The new program at Busey is similar to other data-driven rewards programs getting underway. An Atlanta-based startup, Cardlytics, is planning pilot programs with three banks that will have targeted merchant offers sent to customers through online banking sessions. Cardlytics CEO Scott Grimes would not name the banks, but his firm is gaining attention because Grimes and president Lynn Laube are each former Capital One executives who were instrumental in the 2007 rollout of the issuer's industry-rattling decoupled debit product.

"Banks...don't have a lot of interchange to go and reward consumers," says Grimes. "We've brought in a new source of economics for the loyalty relationship, and that's merchants who value reaching customers through the banking portal."

A second-quarter 2009 rollout was planned by Jack Henry & Associates and partner Saylent Technologies for a "Big Rewards" program that Jack Henry clients can use to micro-target pockets of customers with incentives based on their transaction history - for both external rewards offerings or for internal incentives to promote bank products or services.

By being able to mine debit transactions, merchants have the market opportunities to "dice and sort" bank customer data in important new ways - especially through competitive research, says Elizabeth Rowe, a principal analyst with Mercator Advisory Group. For example, Burger King could build a database of McDonald's patrons through the transactions compiled by the bank and poach them with a special offer."
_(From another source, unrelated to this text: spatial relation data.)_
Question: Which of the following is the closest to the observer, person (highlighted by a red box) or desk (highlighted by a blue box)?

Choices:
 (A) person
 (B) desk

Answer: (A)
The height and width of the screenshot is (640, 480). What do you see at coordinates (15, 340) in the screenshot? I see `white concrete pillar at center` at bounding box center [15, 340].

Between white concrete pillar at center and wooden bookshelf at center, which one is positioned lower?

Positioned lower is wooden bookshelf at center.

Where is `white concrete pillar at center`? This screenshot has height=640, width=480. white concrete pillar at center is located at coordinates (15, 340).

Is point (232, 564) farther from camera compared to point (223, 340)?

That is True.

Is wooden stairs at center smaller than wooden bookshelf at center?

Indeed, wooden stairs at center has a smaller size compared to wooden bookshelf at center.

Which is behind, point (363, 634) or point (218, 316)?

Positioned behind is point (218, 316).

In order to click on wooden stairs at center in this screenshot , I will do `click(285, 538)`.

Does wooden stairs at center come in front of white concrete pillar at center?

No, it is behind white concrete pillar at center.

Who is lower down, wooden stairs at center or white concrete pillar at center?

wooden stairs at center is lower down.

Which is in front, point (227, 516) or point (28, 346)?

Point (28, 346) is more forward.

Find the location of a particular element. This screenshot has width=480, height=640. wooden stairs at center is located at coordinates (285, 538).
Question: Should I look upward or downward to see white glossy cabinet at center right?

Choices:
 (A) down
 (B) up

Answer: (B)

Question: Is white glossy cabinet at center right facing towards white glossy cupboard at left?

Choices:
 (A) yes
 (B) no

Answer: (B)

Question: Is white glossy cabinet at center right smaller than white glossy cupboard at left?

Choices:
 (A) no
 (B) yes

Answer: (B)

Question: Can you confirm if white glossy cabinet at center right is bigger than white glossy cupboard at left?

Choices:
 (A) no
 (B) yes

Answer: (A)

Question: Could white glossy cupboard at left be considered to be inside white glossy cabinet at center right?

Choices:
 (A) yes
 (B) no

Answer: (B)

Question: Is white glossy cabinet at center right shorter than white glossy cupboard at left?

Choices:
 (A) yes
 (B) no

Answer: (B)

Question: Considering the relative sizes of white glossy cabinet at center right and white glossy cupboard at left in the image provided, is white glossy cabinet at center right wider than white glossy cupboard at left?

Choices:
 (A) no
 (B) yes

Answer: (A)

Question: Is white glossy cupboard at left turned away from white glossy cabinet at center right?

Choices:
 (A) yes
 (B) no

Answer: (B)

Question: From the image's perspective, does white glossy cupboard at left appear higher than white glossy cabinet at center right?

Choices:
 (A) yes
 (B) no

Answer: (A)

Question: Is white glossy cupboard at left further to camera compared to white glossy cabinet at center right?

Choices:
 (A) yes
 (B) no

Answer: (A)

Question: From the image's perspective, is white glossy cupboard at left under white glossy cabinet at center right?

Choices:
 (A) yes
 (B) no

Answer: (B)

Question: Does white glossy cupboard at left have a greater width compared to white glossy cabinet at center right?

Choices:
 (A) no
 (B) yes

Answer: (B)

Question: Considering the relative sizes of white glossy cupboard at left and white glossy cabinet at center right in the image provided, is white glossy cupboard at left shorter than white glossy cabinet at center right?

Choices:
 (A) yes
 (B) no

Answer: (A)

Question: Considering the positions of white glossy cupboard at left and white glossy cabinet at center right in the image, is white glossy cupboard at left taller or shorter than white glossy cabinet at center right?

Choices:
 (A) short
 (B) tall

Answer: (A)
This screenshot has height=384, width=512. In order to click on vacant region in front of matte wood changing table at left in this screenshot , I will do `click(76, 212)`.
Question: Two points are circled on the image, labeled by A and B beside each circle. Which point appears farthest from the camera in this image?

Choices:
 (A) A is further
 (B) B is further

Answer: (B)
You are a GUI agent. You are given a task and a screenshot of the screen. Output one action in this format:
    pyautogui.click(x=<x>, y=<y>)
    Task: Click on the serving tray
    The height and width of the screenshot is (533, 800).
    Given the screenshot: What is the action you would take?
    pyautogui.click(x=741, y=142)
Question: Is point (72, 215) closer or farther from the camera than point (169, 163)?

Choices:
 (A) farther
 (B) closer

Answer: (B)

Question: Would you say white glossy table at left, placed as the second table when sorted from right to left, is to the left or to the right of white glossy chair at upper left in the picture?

In a pilot program last year, Busey and convenience-store chain Super Pantry offered a $10 gift-card incentive to about 6,000 cardholders who frequented other stores to come swipe $100 in Super Pantry purchases.

Grimes says Cardlytics' system will be able to offer up to $200 a year in account rewards value to customers, versus the average debit-card program return of $15 to $30 a year. Data-driven rewards can serve as more than a new profit center. Institutions have struggled with improving lagging consumer interest in debit rewards programs. Only 27 percent of debit cardholders in a First Data survey in December participated in rewards programs, and large percentage — up to 40 percent — have grown unhappy with offers that lack quality, variety or usefulness.

While consumers aren't clamoring for debit rewards, more banks are moving toward offering them. The 2008 Pulse Network Debit issuer survey found 51 percent of banks had a debit rewards program, up from 37 percent two years earlier. Another 23 percent were considering adding the programs.

Getting more debit-card use out of customers is becoming a crucial link to performance as lending opportunities — and that includes credit card lending — shrink. "It's probably the last refuge for any kind of potential growth opportunity at the moment," says Aite Group analyst Ron Shevlin.

At Busey Bank, chief retail officer Susan Abbott says the bank's goal is for merchant component to eventually provide about half the total income generated by its debit rewards programs.